Chapter 85
VAL KENNEY ENTERED Las Vegas’s famed CityCenter, determined not to be awed by this glittering constellation of resorts, hotels, high-end retail shops, and million-dollar condos, all of it a monument to greed and excess.
Val had grown up poor, the child of a working single mom, and they’d lived with Grandma in Liberty City, a black ’hood in Miami. She had nothing against money. It provided necessities and comfort and also the means to help those in need, and that she loved. But Val’s ambitions didn’t run to amassing wealth. She wanted to raise her own bar, do good and achieve big things.
That’s why she was here.
Olsen taught his how-to-catch-a-rich-husband class in his condo in Veer Towers, the residential complex composed of two buildings, each thirty-seven floors of modern luxury encased in glass and golden panels, their tops craning outward, so that neither building would interfere with the other’s view of the Las Vegas cityscape.

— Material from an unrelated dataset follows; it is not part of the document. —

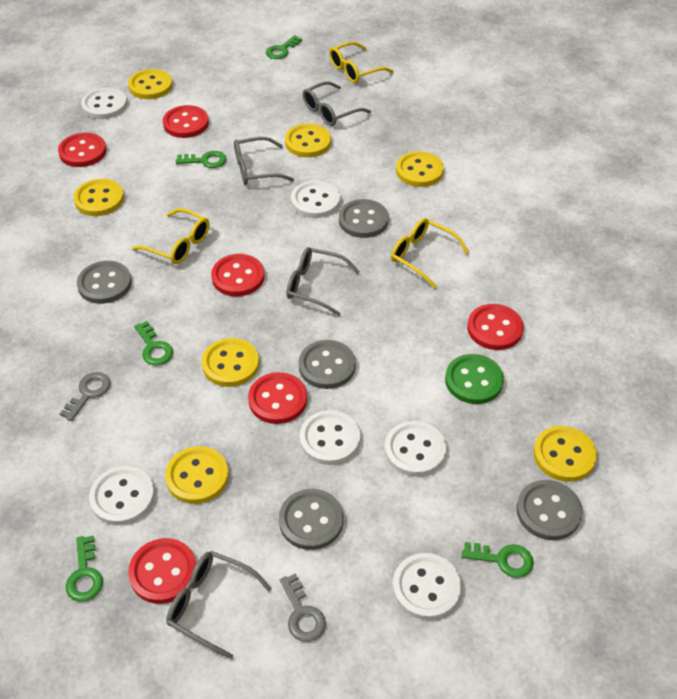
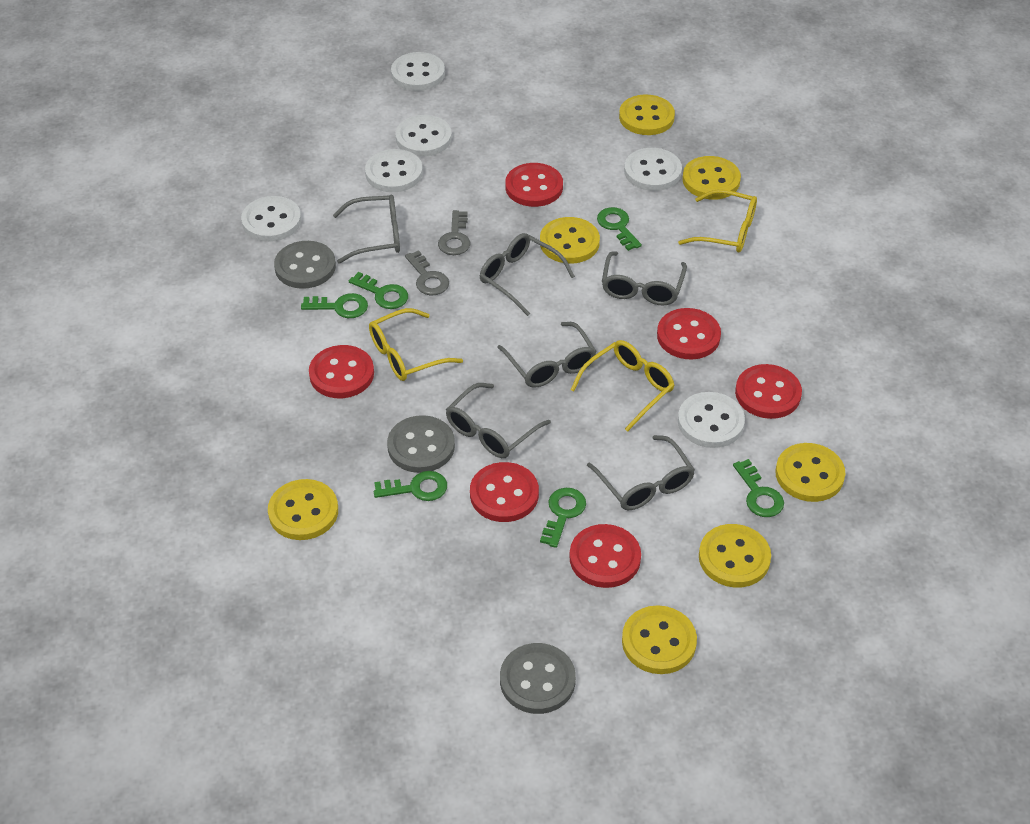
green button: [445,354,504,404] = 1 -> none = 0
green key: [66,536,103,602] [134,321,173,365] [176,151,227,168] [266,35,302,59] [462,542,534,578] = 5 -> [301,293,368,318] [349,272,408,309] [374,471,447,501] [540,488,586,548] [597,207,642,251] [733,459,784,517] = 6
grey button: [77,261,132,304] [279,489,343,550] [299,340,356,389] [339,199,389,238] [516,480,582,540] = 5 -> [274,241,336,289] [387,415,455,473] [500,643,576,714] = 3
grey glasses: [166,551,271,659] [234,137,294,185] [286,247,360,316] [303,81,371,126] = 4 -> [333,195,400,264] [446,383,551,458] [480,233,575,316] [497,322,597,387] [587,435,695,510] [602,251,687,306] = 6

Val took the escalator to the main floor of the North Tower, traveling up through a vast, futuristic lobby that made her feel as though she’d been living in a cave until today, when she had somehow stepped into the twenty-second century.
She told herself to get a grip.
She looked like she belonged, dressed to impress in a brilliant cherry-red-and-white print Rachel Roy dress that skimmed her curves without hiding them, the hem ending just above her knees. Her black shoes were pointy toed with three-inch heels, which would make her the tallest woman in almost any room.
As she headed toward the elevator bank, Val had an unexpected flash of fear. In a few moments, she would be entering Lester Olsen’s home with a wireless microphone nestled in her cleavage, a digital recorder in her handbag. And then she was going to lie her face off.
Would she get away with that? Really?
Val remembered the last thing Jack had said to her before she left LA; “I have one hundred percent confidence in you, Val. But if you become afraid for your safety at any time, get the hell out. Okay? Get the hell out and call me.”
“Okay,” she had said. “I’m going to be fine. And thanks for having faith in me.”
No question. She had faith in Jack. And she would not disappoint him.